In the New Testament, this theme of holiness is picked up in 1 Peter and reapplied to Peter’s Gentile (non-Jewish) audience. Having been redeemed by the sacrificial blood of Christ, Christians inherit Israel’s calling as members of the new covenant community. They must therefore live in true holiness before the holy God (1 Pet. 1:15–16; 2:9–10).
Universal Themes in Leviticus
The centrality of God. Leviticus teaches that God is the center of all of life. God is the supreme reality around whom everything revolves and for whom all exists. Leviticus quietly yet clearly arranges all of life—space, persons, time, animals, possessions—around God. Everywhere in the world, down through human history, all of life gains its meaning only in relation to him.

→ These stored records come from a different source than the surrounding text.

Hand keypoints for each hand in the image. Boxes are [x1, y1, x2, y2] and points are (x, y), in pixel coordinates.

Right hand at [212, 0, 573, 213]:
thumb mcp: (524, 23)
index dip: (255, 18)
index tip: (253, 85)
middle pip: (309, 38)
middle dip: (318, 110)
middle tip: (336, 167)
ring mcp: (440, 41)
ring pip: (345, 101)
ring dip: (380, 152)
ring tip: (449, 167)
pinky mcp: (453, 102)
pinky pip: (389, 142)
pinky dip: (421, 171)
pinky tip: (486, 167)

The holiness of God. Leviticus teaches further that perfect holiness is required to be in the presence of the perfectly holy God. Once a year, on the holiest day of the calendar (the Day of Atonement), the holiest person (the high priest) enters the holiest place (the Most Holy Place), and offers the sacrifice upon the holiest object (the mercy seat of the ark of the covenant). This sacrifice provides a complete purification of the entire camp. Yet this sacrifice needed to be repeated annually, because it did not secure deliverance from the root cause of all sin, the evil human heart. Only in Jesus Christ was the ultimate cleansing achieved for the people of God, when God put him forward as the ultimate Day of Atonement sacrifice for anyone who believes (Rom. 3:21–25; Heb. 9:6–15; 10:1–14; 13:11–12).

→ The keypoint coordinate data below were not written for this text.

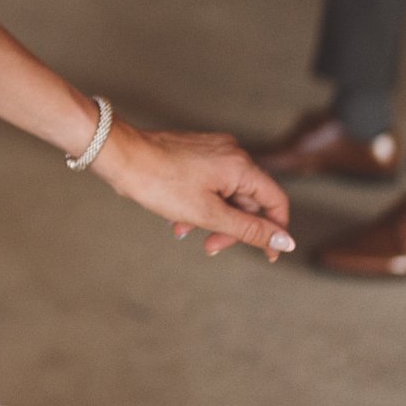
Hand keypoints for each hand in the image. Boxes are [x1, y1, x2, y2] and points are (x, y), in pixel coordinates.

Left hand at [92, 123, 294, 260]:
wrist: (120, 155)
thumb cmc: (160, 182)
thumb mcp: (209, 214)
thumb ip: (250, 229)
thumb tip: (285, 242)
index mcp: (241, 165)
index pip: (275, 200)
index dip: (275, 231)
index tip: (267, 255)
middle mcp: (231, 152)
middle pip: (249, 199)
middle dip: (232, 227)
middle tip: (211, 246)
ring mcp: (212, 150)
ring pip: (225, 193)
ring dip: (211, 218)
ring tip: (183, 231)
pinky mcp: (195, 151)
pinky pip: (209, 183)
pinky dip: (199, 203)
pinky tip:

The Global Message of Leviticus for Today
Love of God and sexual holiness. Jesus Christ pronounced all foods clean, eliminating certain distinctions that God had established in Leviticus for the old covenant people of God (Mark 7:19; compare Rom. 14:13–17). Jesus did, however, reassert the validity of the book’s command, “You shall love your neighbor as yourself.” He taught that it was the second most important commandment of the law, second only to loving God with all one’s heart and soul and mind (Lev. 19:18; see Matt. 22:34–40; compare Rom. 13:8–10; Gal. 5:14; James 2:8). While numerous issues could be addressed with this command, one of the most urgent globally is that of sexual holiness. The gift of sex is reserved for one man and one woman within the permanent, sacred relationship of marriage. Sex, however, remains one of humanity’s most powerful drives, and disciples across the globe often give in to temptation to sexual immorality. The result is defilement before a holy God, who warns that, while forgiveness remains for the penitent, those who persist in such unholy immorality will not inherit the kingdom of God (Gal. 5:19–21; Eph. 5:5).

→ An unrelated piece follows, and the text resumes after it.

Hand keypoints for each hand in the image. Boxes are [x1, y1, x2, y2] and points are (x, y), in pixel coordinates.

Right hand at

Love of neighbor and sexual practice. What is often neglected in discussion of sexual immorality is how such acts transgress the command to love our neighbor, a command highlighted in Leviticus. Sexual sin always affects others. Adultery shatters the life of the adulterer’s spouse. Premarital sex robs a future marital partner of the wedding gifts of virginity, exclusivity, and chastity. Incest and sexual abuse destroy the family, shake the community, and put future marriage relationships at a disadvantage. Sex trafficking exploits women and children, selling them into horrifying conditions caused by greed and lust. If the global church does not speak out against such evils, we become, to some degree, complicit in them (see Lev. 5:1; James 4:17). All of life’s choices must be made in light of the command to love our neighbor. Immorality always harms others and leaves victims in its wake. In light of God’s holiness and his deliverance of us to himself, we must love our neighbor.